Union Finance Minister Nirmala Sitharaman said this should help 80 million migrant workers in need of assistance in various relief camps. While she pointed out that this number should not be seen as a reflection of the number of migrants, it was nevertheless a striking factoid about the number of those directly dislocated by the lockdown. It is now up to the state governments to ensure that they are as effective as possible in getting food to migrants. Ideally, it should be cooked food through the help of local bodies. The finance minister also talked about coming up with the “one nation, one ration card” scheme, which permits multiple people on a single ration card to withdraw their ration from different locations — so nobody is tied to a single location. Though the timeline looks daunting, this is a vital technology-driven intervention, and the government expects to cover 83 per cent of all public distribution system beneficiaries by August this year and 100 per cent by March next year.
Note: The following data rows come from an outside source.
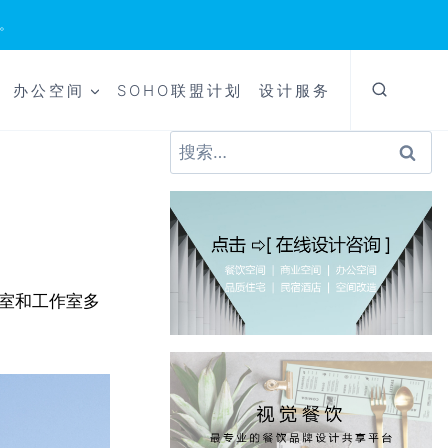
。
办公空间
SOHO联盟计划
设计服务
搜
索：
议室和工作室多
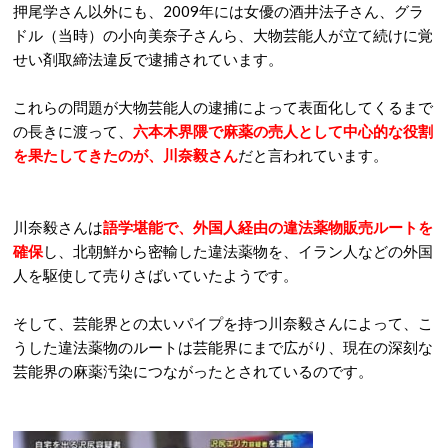
押尾学さん以外にも、2009年には女優の酒井法子さん、グラ
ドル（当時）の小向美奈子さんら、大物芸能人が立て続けに覚
せい剤取締法違反で逮捕されています。
これらの問題が大物芸能人の逮捕によって表面化してくるまで
の長きに渡って、
六本木界隈で麻薬の売人として中心的な役割
を果たしてきたのが、川奈毅さん
だと言われています。
川奈毅さんは
語学堪能で、外国人経由の違法薬物販売ルートを
確保
し、北朝鮮から密輸した違法薬物を、イラン人などの外国
人を駆使して売りさばいていたようです。
そして、芸能界との太いパイプを持つ川奈毅さんによって、こ
うした違法薬物のルートは芸能界にまで広がり、現在の深刻な
芸能界の麻薬汚染につながったとされているのです。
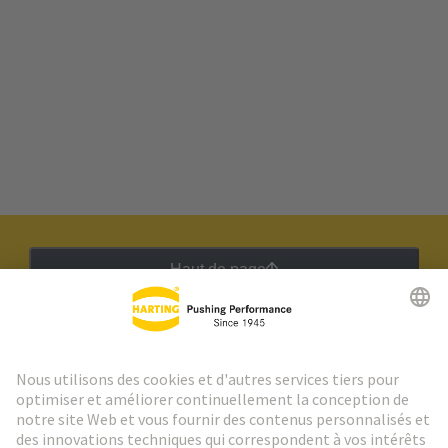
Haut de page
Lettre d'information HARTING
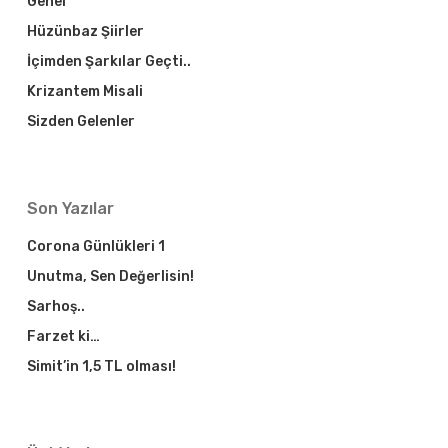
Genel
Hüzünbaz Şiirler
İçimden Şarkılar Geçti..
Krizantem Misali
Sizden Gelenler
Son Yazılar
Corona Günlükleri 1
Unutma, Sen Değerlisin!
Sarhoş..
Farzet ki…
Simit’in 1,5 TL olması!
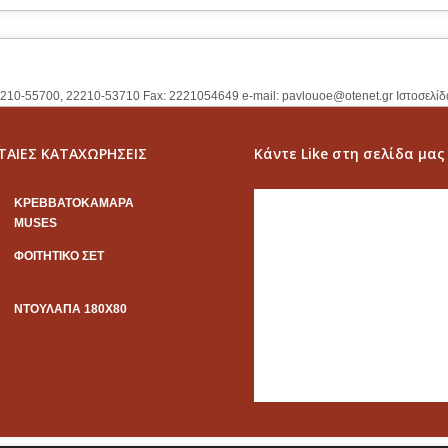
2210-55700, 22210-53710 Fax: 2221054649 e-mail:
pavlouoe@otenet.gr
Ιστοσελίδ
ΤΑΙΕΣ ΚΑΤΑΧΩΡΗΣΕΙΣ
Κάντε Like στη σελίδα μας
KΡΕΒΒΑΤΟΚΑΜΑΡΑ
MUSES
ΦΟΙΤΗΤΙΚΟ ΣΕΤ
ΝΤΟΥΛΑΠΑ 180Χ80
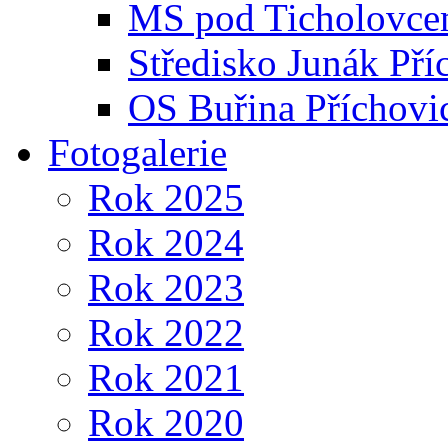
MS pod Ticholovce
Středisko Junák Pří
OS Buřina Příchovi
Fotogalerie
Rok 2025
Rok 2024
Rok 2023
Rok 2022
Rok 2021
Rok 2020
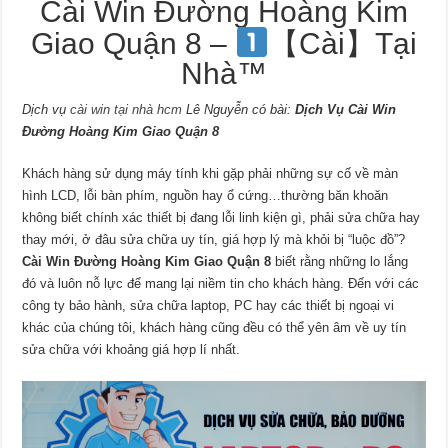
Cài Win Đường Hoàng Kim
Giao Quận 8 –
【Cài】Tại
Nhà™
Dịch vụ
cài win tại nhà hcm
Lê Nguyễn có bài:
Dịch Vụ Cài Win
Đường Hoàng Kim Giao Quận 8
Khách hàng sử dụng máy tính khi gặp phải những sự cố về màn
hình LCD, lỗi bàn phím, nguồn hay ổ cứng…thường băn khoăn
không biết chính xác thiết bị đang lỗi linh kiện gì, phải sửa chữa hay
thay mới, ở đâu sửa chữa uy tín, giá hợp lý mà khỏi bị “luộc đồ”?
Cài Win Đường Hoàng Kim Giao Quận 8
biết rằng những lo lắng
đó và luôn nỗ lực để mang lại niềm tin cho khách hàng. Đến với các
công ty bảo hành, sửa chữa laptop, PC hay các thiết bị ngoại vi
khác của chúng tôi, khách hàng cũng đều có thể yên âm về uy tín
sửa chữa với khoảng giá hợp lí nhất.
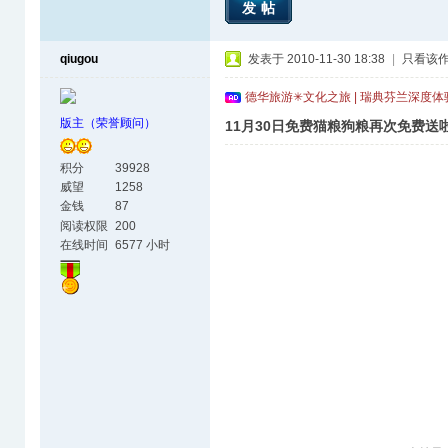
发帖
qiugou
发表于 2010-11-30 18:38
|
只看该
德华旅游✳文化之旅 | 瑞典芬兰深度
版主（荣誉顾问）
11月30日免费猫粮狗粮再次免费送啦
积分
39928
威望
1258
金钱
87
阅读权限
200
在线时间
6577 小时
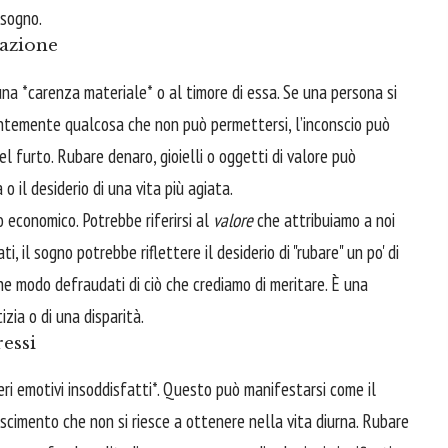
 sogno.
vazione
una *carenza materiale* o al timore di essa. Se una persona si
entemente qualcosa che non può permettersi, l’inconscio può
l furto. Rubare denaro, gioielli o oggetti di valore può
 o il desiderio di una vita più agiata.
o economico. Potrebbe riferirsi al
valore
che attribuiamo a noi
, il sogno potrebbe riflettere il desiderio di "rubare" un po' di
he modo defraudati di ciò che crediamo di meritare. È una
izia o di una disparità.
ressi
ideri emotivi insoddisfatti*. Questo può manifestarsi come il
scimento che non si riesce a ottenere nella vita diurna. Rubare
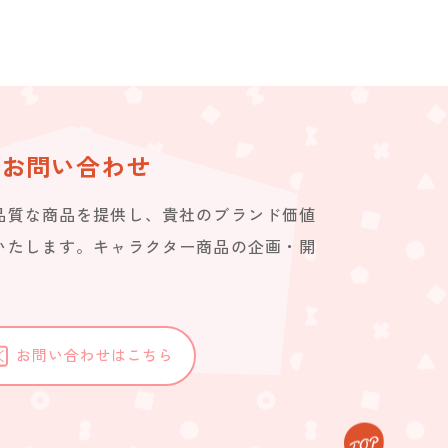
お問い合わせ
品質な商品を提供し、貴社のブランド価値
いたします。キャラクター商品の企画・開
。
お問い合わせはこちら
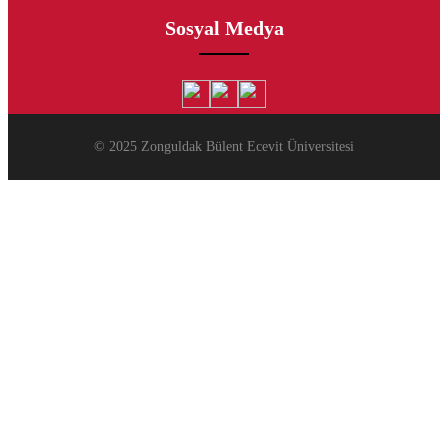
Sosyal Medya
© 2025 Zonguldak Bülent Ecevit Üniversitesi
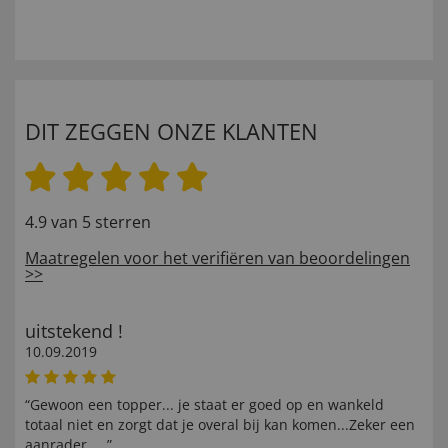
DIT ZEGGEN ONZE KLANTEN
4.9 van 5 sterren
Maatregelen voor het verifiëren van beoordelingen
>>
uitstekend !
10.09.2019
“Gewoon een topper... je staat er goed op en wankeld
totaal niet en zorgt dat je overal bij kan komen...Zeker een
aanrader.....”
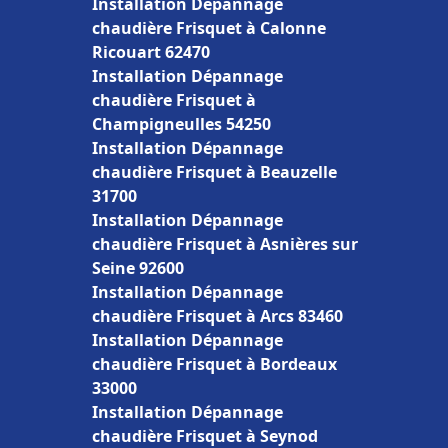
Installation Dépannage
chaudière Frisquet à Calonne
Ricouart 62470
Installation Dépannage
chaudière Frisquet à
Champigneulles 54250
Installation Dépannage
chaudière Frisquet à Beauzelle
31700
Installation Dépannage
chaudière Frisquet à Asnières sur
Seine 92600
Installation Dépannage
chaudière Frisquet à Arcs 83460
Installation Dépannage
chaudière Frisquet à Bordeaux
33000
Installation Dépannage
chaudière Frisquet à Seynod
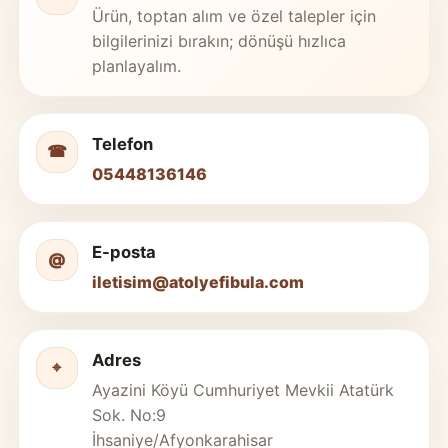
Ürün, toptan alım ve özel talepler için
bilgilerinizi bırakın; dönüşü hızlıca
planlayalım.
Telefon
☎
05448136146
E-posta
@
iletisim@atolyefibula.com
Adres
⌖
Ayazini Köyü Cumhuriyet Mevkii Atatürk
Sok. No:9
İhsaniye/Afyonkarahisar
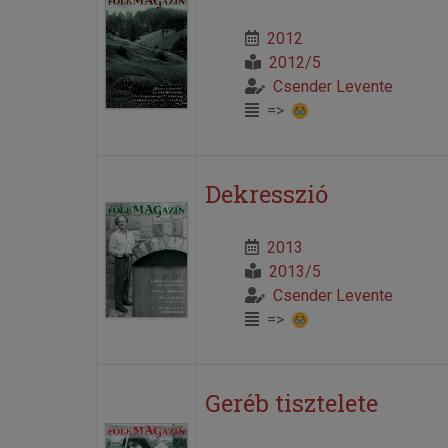
2012
2012/5
Csender Levente
=>
Dekresszió
2013
2013/5
Csender Levente
=>
Geréb tisztelete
Other interventions will depend upon action from the banking sector. For example, street vendors will be able to borrow working capital of up to Rs 10,000 under a special credit facility scheme, which will be launched in a month. Formal finance will have to work hard to find a way to reach these individuals. Since identification of the beneficiaries is a major challenge in such schemes, the government has to ensure that the delivery of intended benefits is not limited by the implementation capacity of the state machinery. This cost, of Rs 1,500 crore, could easily have been increased at no great loss to the exchequer. Other extended schemes include an interest subvention for affordable housing, expanding the number of Kisan Credit Card holders, and the augmentation of National Bank for Agriculture and Rural Development resources so that the body can refinance agricultural lenders.
Some of these will take quite a while to work — as will the extension of the Pradhan Mantri Awas Yojana housing scheme to include incentives to build rental properties, which will also boost demand. The second instalment of the package should be seen more as providing interim relief combined with longer-term liquidity measures and as a compilation of survival measures.